- The paper presents an astrometric study of the Luhman 16AB binary brown dwarf system using VLT/FORS2 data, which refined its distance to 2.020 ± 0.019 parsecs.
- Astrometric analysis revealed perturbations in the binary's motion, strongly suggesting the presence of a substellar companion with a mass potentially between a few and 30 Jupiter masses.
- This potential discovery highlights the capability of ground-based astrometry for finding companions to nearby brown dwarfs and warrants further observations to confirm and characterize the object.

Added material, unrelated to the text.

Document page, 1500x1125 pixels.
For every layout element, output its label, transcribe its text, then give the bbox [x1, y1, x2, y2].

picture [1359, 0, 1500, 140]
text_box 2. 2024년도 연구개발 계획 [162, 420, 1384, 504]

Astrometric Discovery of a Substellar Companion to WISE J104915.57-531906.1
The paper presents an astrometric paper conducted using the FORS2 instrument on the Very Large Telescope, focusing on the closest binary brown dwarf system known as WISE J104915.57-531906.1, or Luhman 16AB. Through detailed astrometric monitoring over a two-month period, the authors have made precise measurements of the binary's orbital motion and parallax, leading to a more accurate determination of its distance at 2.020 ± 0.019 parsecs. Notably, the astrometric data reveals perturbations in the relative orbital motion of the binary components, suggesting the presence of a substellar companion around one of them.
Methods and Observations
The astrometric monitoring utilized FORS2 with high spatial resolution, achieving relative precision at the milli-arcsecond scale. Over the course of 12 observational epochs, the team gathered data that allowed them to detect not only the orbital motion but also an anomaly suggesting gravitational perturbation. The astrometric data were combined with existing archival data spanning 23 years, refining the parameters such as parallax and proper motion.
Photometric observations in the VRIz bands were conducted, confirming a flux reversal in the T dwarf, a phenomenon consistent with previous findings. The photometric data were also cross-referenced with theoretical models, yielding insights into the system's composition and age. The spectral types of the brown dwarfs were affirmed as L8 and T1, with observational magnitudes supporting the existing theoretical frameworks.
Astrometric Analysis and Implications
Two primary models were employed for astrometric analysis. Firstly, a comprehensive two-body orbital model described the motion of the two brown dwarfs around their barycentre. Additionally, a quadratic approximation was utilized to fit the short-term orbital data, allowing for a simplified representation that still accounted for the observed perturbations. The latter model indicated residuals that correlated highly, positing that a substellar companion, perhaps a planetary-mass object, induces this perturbation.
The detected perturbations suggest a companion with a mass possibly between a few and 30 Jupiter masses. The companion's influence on the system suggests it may significantly affect the orbital dynamics given its proximity, warranting further observational efforts to characterize it fully.
Future Directions and Conclusions
The paper's findings imply substantial advancements in the paper of substellar companions to brown dwarfs, indicating that such systems may host companions even at close distances. Confirming the presence of a substellar companion around Luhman 16AB would represent a significant addition to the sparse set of known exoplanets around brown dwarfs. Future high-precision radial velocity measurements and adaptive optics imaging could help characterize the companion further, providing insights into its mass and orbital characteristics.
In summary, the astrometric and photometric techniques demonstrated in this paper showcase the potential of ground-based telescopes in contributing to our understanding of nearby systems and their potential for harboring substellar companions. The implications for the formation and evolutionary modeling of brown dwarfs and their companions are profound, potentially challenging existing paradigms about substellar system dynamics.